(RECORDS Opens)

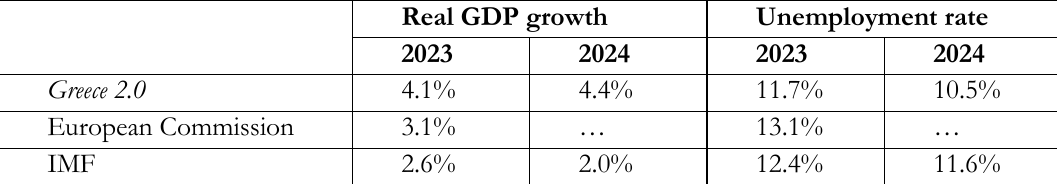
Table 2: Competing forecasts of growth and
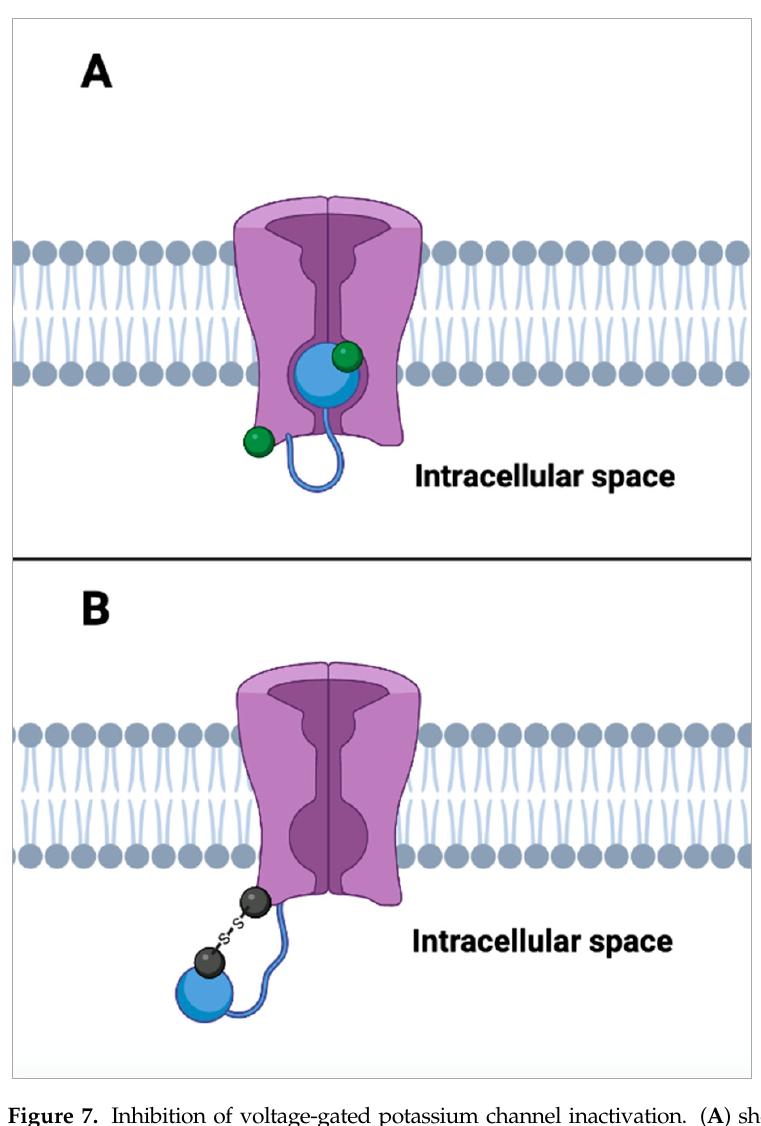
Figure 7. Inhibition of voltage-gated potassium channel inactivation. ( A ) shows a voltage gated K + channel (in purple) in a state of inactivation. This state occurs when an auto-inhibitory peptide (blue ball) that is tethered to the N-terminus of the K + channel binds to the open channel pore by compet- ing with intracellularly applied channel blockers [90]. When cysteine residues located on both the blocking peptide and the channel itself are in their reduced state (green ball), inactivation activity is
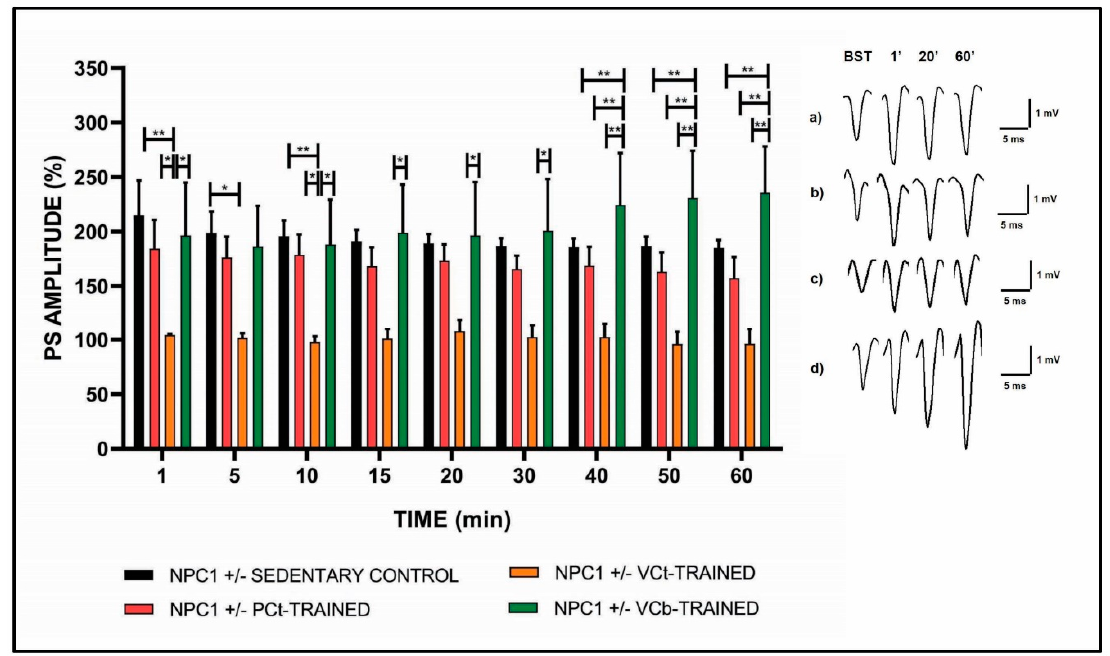
Figure 2. Synaptic plasticity in CA1 hippocampal subfield of NPC1 +/ − mice. The % PS amplitude after tetanic stimulation (HFS) as a function of time is shown in NPC1 +/ − SEDENTARY CONTROL (black bar, n = 5), in NPC1 +/ − PCt-TRAINED (pink bar, n = 5), in NPC1 +/ − VCt-TRAINED (yellow bar, n = 4) and in NPC1 +/ − VCb-TRAINED (green bar, n = 4) mice slices at min 1, 5, 10, 15, 20, 30, 40, 50, 60. Bars in the plot are means ± SEM of values obtained from di ff erent slices. The insert shows recordings obtained from slices of NPC1 +/ − SEDENTARY CONTROL ( a ) NPC1 +/ − PCt-TRAINED ( b ) NPC1 +/ − VCt-trained ( c ) and NPC1 +/ − VCb-trained ( d ) mice. Note that a significant statistical di ff erence was reported between the experimental groups (Min 1: CTRL vs. VCt, ** p < 0.01; PCt vs. VCt and VCt vs. VCb, * p < 0.05. Min 5: CTRL vs. VCt, * p < 0.05. Min 10: CTRL vs. VCt, ** p < 0.01; PCt vs. VCt and VCt vs. VCb, * p < 0.05. Min 15, 20 and 30: VCt vs. VCb, * p < 0.05. Min 40, 50 and 60: CTRL vs. VCb, PCt vs. VCb and VCt vs. VCb, ** p < 0.01). The first curve of each group refers to the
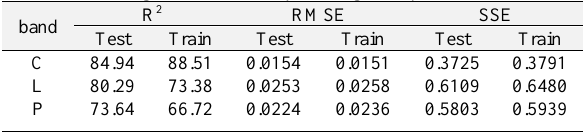
Name Feature Number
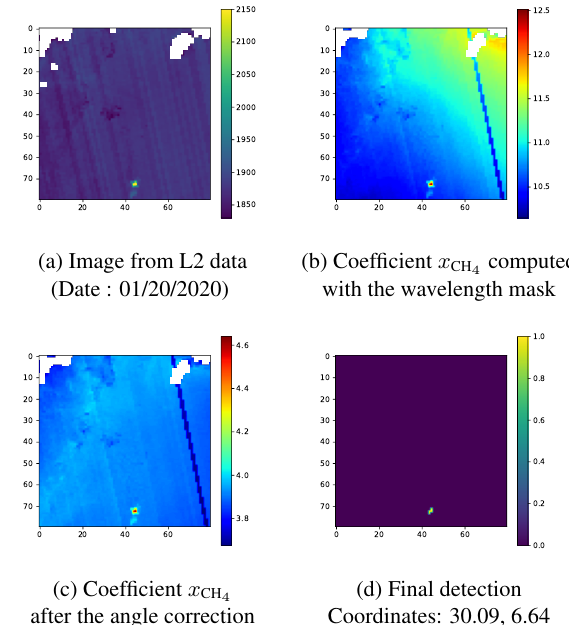
Figure 1. On all images, pixels in white are discarded pixels (cloudy for example). Figure (a) shows the L2 data with a methane plume at the bottom. Figures (b) and (c) show the evolution of the coefficient x CH estimated from L1B data at 4 each step of the algorithm. Figure (d) shows the final detection, performed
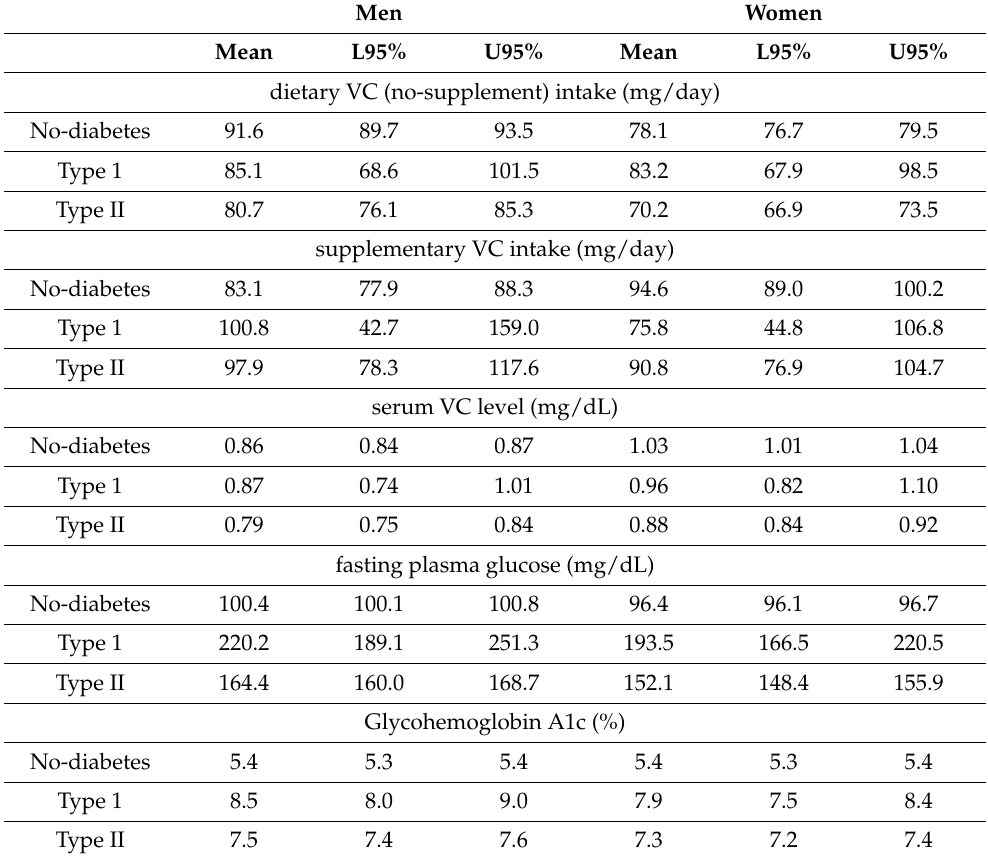
Table 2. Dietary VC and supplementary VC intake of people with type 1 and type 2 diabetes and without diabetes 1 .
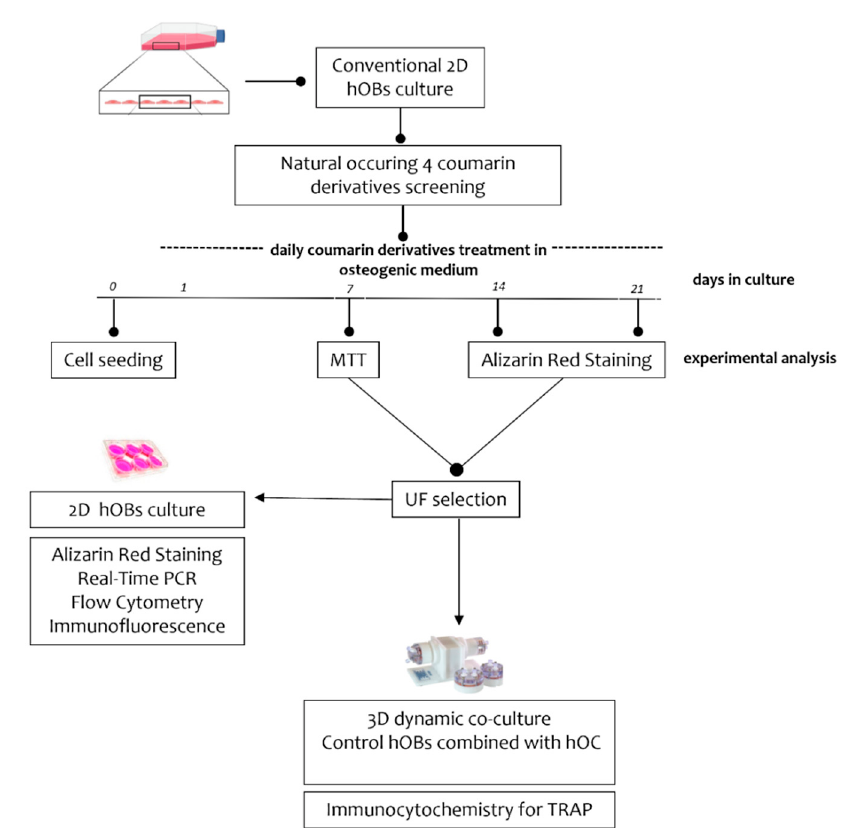
Figure 1. Experimental plan: hOBs were treated or not with 4 different coumarin derivatives—umbelliferon (UF), 7-Isopentenyloxycoumarin (7-ISO), aurapten (AU), or umbelliprenin (UP)—for 7, 14 or 21 days. After a screening by performing MTT assay and Alizarin Red staining, only UF was selected for further analysis. The effects of UF on bone mineralization were evaluated by performing Alizarin Red staining, real-time PCR, flow cytometry, and immunofluorescence analyses. In addition, TRAP staining was performed in a 3D co-culture system composed of control hOBs and hOCs in order to reproduce the bone remodeling unit under bone loss conditions in vitro.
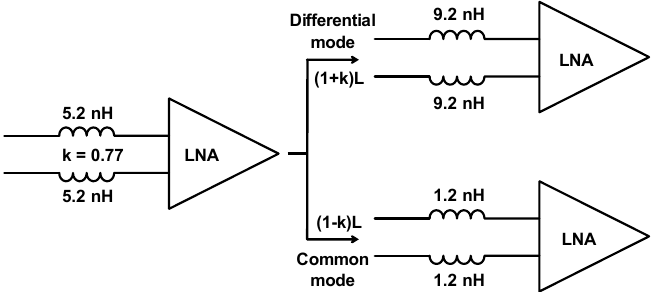
Figure 9. The behavior of a spiral transformer employed in a fully differential low noise amplifier (LNA) circuit will display a ( 1 + k ). L factor increase in inductance in differential-mode operation, and ( 1 − k ). L factor reduction in inductance in common-mode operation; where k stands for the coupling coefficient and L is the inductance [2].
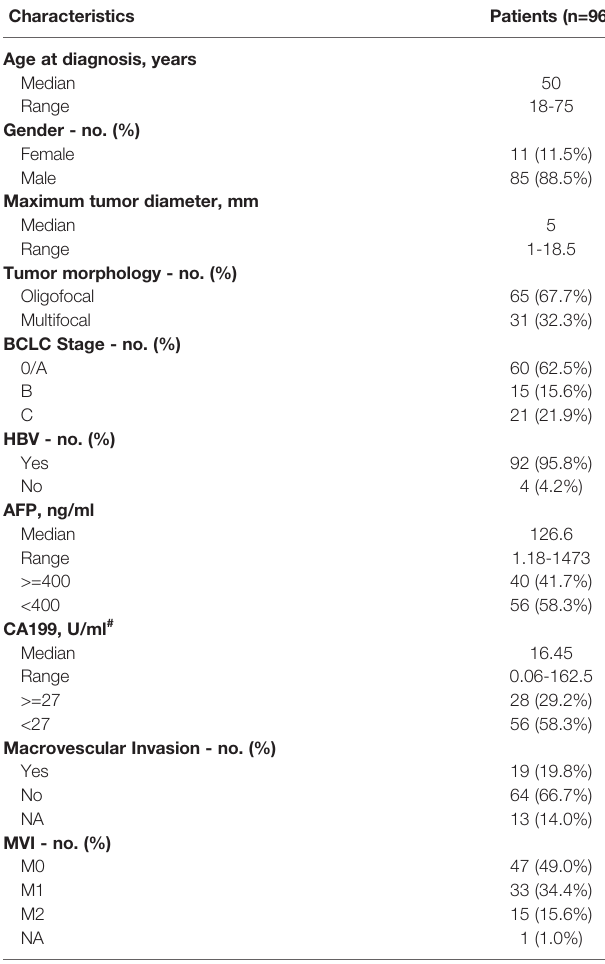
TABLE 1 | Clinical characteristics of patients with primary hepatocellular carcinoma enrolled in this study.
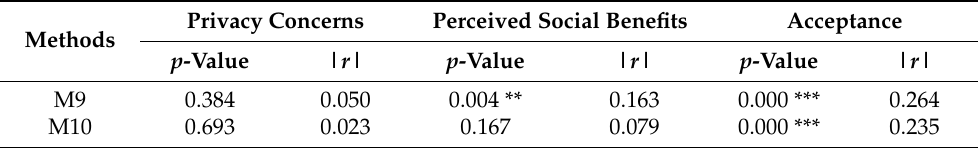
Table 10. Mann–Whitney test results for the two location disclosure methods (comparison between the U.S. and South Korea).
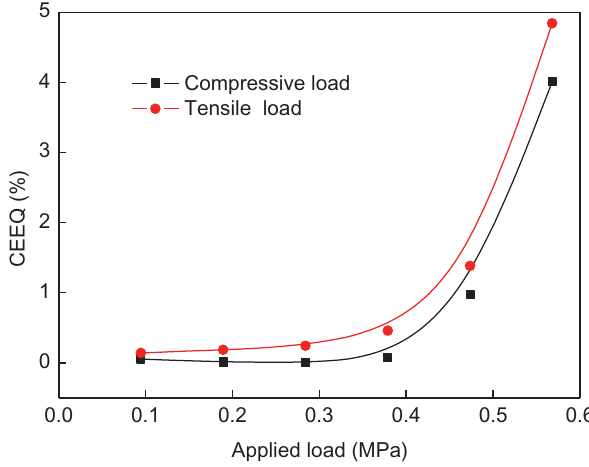
Figure 12: Effect of the applied load on the local maximum CEEQ at compressive and tensile loads.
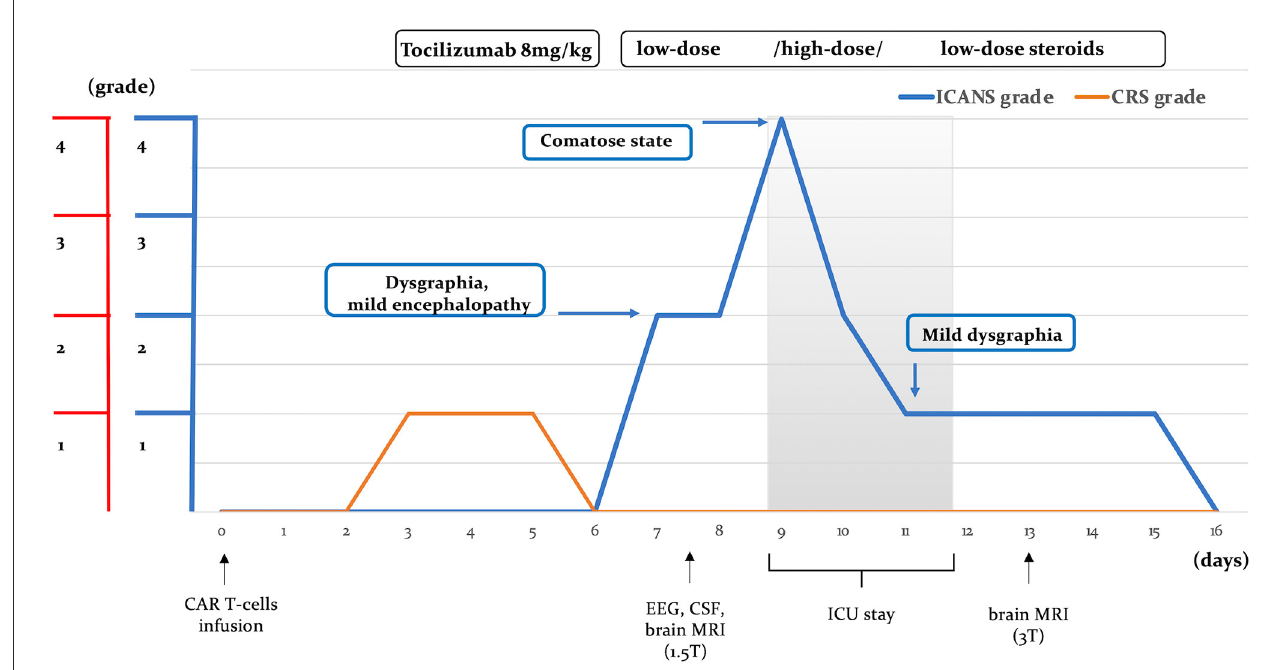
FIGURE1 Disease course. Clinical manifestations of neurotoxicity, CRS, and ICANS severity, along with the timing of diagnostic investigations and treatment following CAR T-cell therapy, are illustrated. CRS, cytokine release syndrome; ICANS, immune effector-associated neurotoxicity syndrome; CSF, cerebrospinal fluid; ICU, intensive care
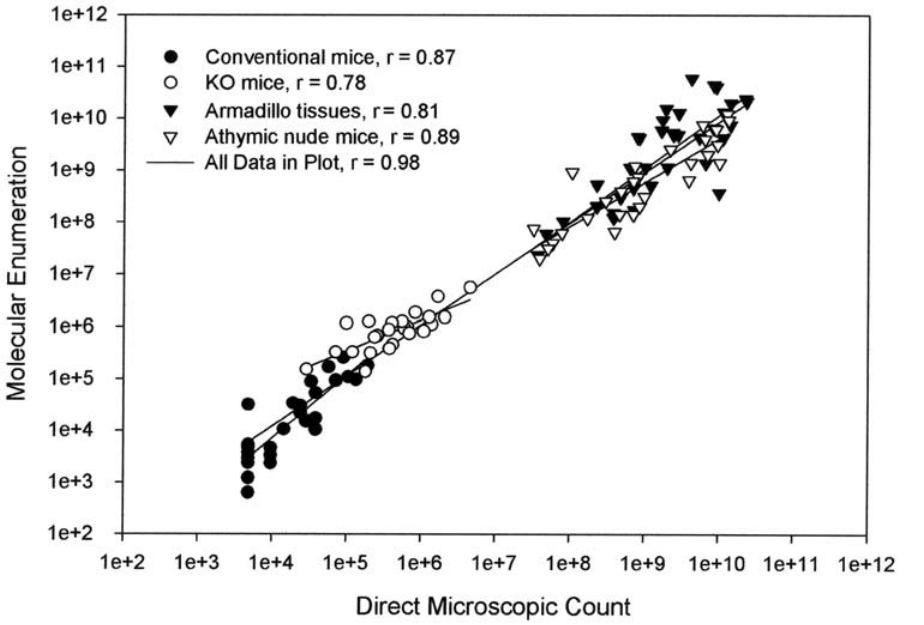
Figure 2. Comparison of direct microscopic counting of AFB per standard volume with enumeration of M.leprae by RLEP TaqMan PCR from tissues originating from a variety of host animals. Symbols identify individual samples from sets of conventional, TNFR1 knock-out (KO), and congentially athymic nude mice, as well as from nine-banded armadillos. Pearson’s coefficient (r 2 ) is calculated for each tissue set. Enumeration estimates for all tissues combined showed high correlation (r 2 =0.96) between the ‘‘gold standard’ direct microscopic counting and estimates based on RLEP TaqMan PCR.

(RECORDS Closes)

DESCRIPTION OF THE TASK ▸
Once the pictures are removed, copy the listing exactly.

EXERCISE RESPONSE ▸
Table 2: Competing forecasts of growth and
Figure 7. Inhibition of voltage-gated potassium channel inactivation. ( A ) shows a voltage gated K + channel (in purple) in a state of inactivation. This state occurs when an auto-inhibitory peptide (blue ball) that is tethered to the N-terminus of the K + channel binds to the open channel pore by compet- ing with intracellularly applied channel blockers [90]. When cysteine residues located on both the blocking peptide and the channel itself are in their reduced state (green ball), inactivation activity is
Figure 2. Synaptic plasticity in CA1 hippocampal subfield of NPC1 +/ − mice. The % PS amplitude after tetanic stimulation (HFS) as a function of time is shown in NPC1 +/ − SEDENTARY CONTROL (black bar, n = 5), in NPC1 +/ − PCt-TRAINED (pink bar, n = 5), in NPC1 +/ − VCt-TRAINED (yellow bar, n = 4) and in NPC1 +/ − VCb-TRAINED (green bar, n = 4) mice slices at min 1, 5, 10, 15, 20, 30, 40, 50, 60. Bars in the plot are means ± SEM of values obtained from di ff erent slices. The insert shows recordings obtained from slices of NPC1 +/ − SEDENTARY CONTROL ( a ) NPC1 +/ − PCt-TRAINED ( b ) NPC1 +/ − VCt-trained ( c ) and NPC1 +/ − VCb-trained ( d ) mice. Note that a significant statistical di ff erence was reported between the experimental groups (Min 1: CTRL vs. VCt, ** p < 0.01; PCt vs. VCt and VCt vs. VCb, * p < 0.05. Min 5: CTRL vs. VCt, * p < 0.05. Min 10: CTRL vs. VCt, ** p < 0.01; PCt vs. VCt and VCt vs. VCb, * p < 0.05. Min 15, 20 and 30: VCt vs. VCb, * p < 0.05. Min 40, 50 and 60: CTRL vs. VCb, PCt vs. VCb and VCt vs. VCb, ** p < 0.01). The first curve of each group refers to the
Name Feature Number
Figure 1. On all images, pixels in white are discarded pixels (cloudy for example). Figure (a) shows the L2 data with a methane plume at the bottom. Figures (b) and (c) show the evolution of the coefficient x CH estimated from L1B data at 4 each step of the algorithm. Figure (d) shows the final detection, performed
Table 2. Dietary VC and supplementary VC intake of people with type 1 and type 2 diabetes and without diabetes 1 .
Figure 1. Experimental plan: hOBs were treated or not with 4 different coumarin derivatives—umbelliferon (UF), 7-Isopentenyloxycoumarin (7-ISO), aurapten (AU), or umbelliprenin (UP)—for 7, 14 or 21 days. After a screening by performing MTT assay and Alizarin Red staining, only UF was selected for further analysis. The effects of UF on bone mineralization were evaluated by performing Alizarin Red staining, real-time PCR, flow cytometry, and immunofluorescence analyses. In addition, TRAP staining was performed in a 3D co-culture system composed of control hOBs and hOCs in order to reproduce the bone remodeling unit under bone loss conditions in vitro.
Figure 9. The behavior of a spiral transformer employed in a fully differential low noise amplifier (LNA) circuit will display a ( 1 + k ). L factor increase in inductance in differential-mode operation, and ( 1 − k ). L factor reduction in inductance in common-mode operation; where k stands for the coupling coefficient and L is the inductance [2].
TABLE 1 | Clinical characteristics of patients with primary hepatocellular carcinoma enrolled in this study.
Table 10. Mann–Whitney test results for the two location disclosure methods (comparison between the U.S. and South Korea).
Figure 12: Effect of the applied load on the local maximum CEEQ at compressive and tensile loads.
FIGURE1 Disease course. Clinical manifestations of neurotoxicity, CRS, and ICANS severity, along with the timing of diagnostic investigations and treatment following CAR T-cell therapy, are illustrated. CRS, cytokine release syndrome; ICANS, immune effector-associated neurotoxicity syndrome; CSF, cerebrospinal fluid; ICU, intensive care
Figure 2. Comparison of direct microscopic counting of AFB per standard volume with enumeration of M.leprae by RLEP TaqMan PCR from tissues originating from a variety of host animals. Symbols identify individual samples from sets of conventional, TNFR1 knock-out (KO), and congentially athymic nude mice, as well as from nine-banded armadillos. Pearson’s coefficient (r 2 ) is calculated for each tissue set. Enumeration estimates for all tissues combined showed high correlation (r 2 =0.96) between the ‘‘gold standard’ direct microscopic counting and estimates based on RLEP TaqMan PCR.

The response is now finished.